Слепнев передал старику Эйельсону разбитый штурвал, которым его сын продавил себе грудь.
Вечером, во время визита к мэру города Фербенкса, Слепневу был вручен подарок — золотые часы с надписью: «Капитану Слепневу с благодарностью. Народ Аляски. Фербенкс, 1930 год». Такие же часы получил и Фарих.
Кроме того, мэр Фербенкса сказал обоим о том, что они представлены к американским орденам. Посоветовавшись с Фарихом, Слепнев поблагодарил мэра и сказал, что поскольку между СССР и США нет дипломатических отношений, они, к сожалению, не могут принять ордена.
По американским обычаям похороны выдающихся людей продолжаются долго, так как требуется выполнить много всяких церемоний, которые принесли Слепневу немало хлопот.
В один из дней к нему в отель пришел отец Эйельсона.
— Сэр! — обратился он к Слепневу. — Я не знаю вашей страны. Но я приеду посмотреть ее. Наверное, это очень хорошая страна, раз там живут такие люди, как вы. И я очень прошу вас, чтобы на гроб моего сына вместе с американским и канадским флагами был возложен и флаг вашей страны…
Сопровождающий Эйельсона переводчик обратился к нему:
— Но, господин Эйельсон, мне кажется, что ваша просьба нарушит кое-какие дипломатические нюансы.

- УСЛОВИЕ ЗАДАЧИ -
Выведите дословно часть фрагмента о Слепневе. Начните с места, где стоят слова «В один из дней», и остановитесь после слов «кое-какие дипломатические нюансы.».

- ИСХОДНЫЕ ДАННЫЕ -
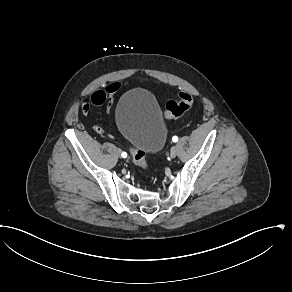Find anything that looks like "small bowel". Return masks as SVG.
<instances>
[{
    "label": "small bowel",
    "mask_w": 292,
    "mask_h": 292,
    "mask_svg": "<svg viewBox=\"0 0 292 292\" xmlns=\"http://www.w3.org/2000/svg\"><path fill=\"white\" fill-rule=\"evenodd\" d=\"M122 83L121 82H110V83H107L105 85V92L106 93H109L108 94V101L106 102V106H107V111L105 112V115L107 117H110L112 115V110L114 109V104H115V94H116V91H121L122 90Z\"/></svg>",
    "instance_id": "obj_1"
}]
</instances>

- РЕШЁННОЕ УПРАЖНЕНИЕ -
В один из дней к нему в отель пришел отец Эйельсона.
— Сэр! — обратился он к Слепневу. — Я не знаю вашей страны. Но я приеду посмотреть ее. Наверное, это очень хорошая страна, раз там живут такие люди, как вы. И я очень прошу вас, чтобы на гроб моего сына вместе с американским и канадским флагами был возложен и флаг вашей страны…
Сопровождающий Эйельсона переводчик обратился к нему:
— Но, господин Эйельсон, мне кажется, что ваша просьба нарушит кое-какие дипломатические нюансы.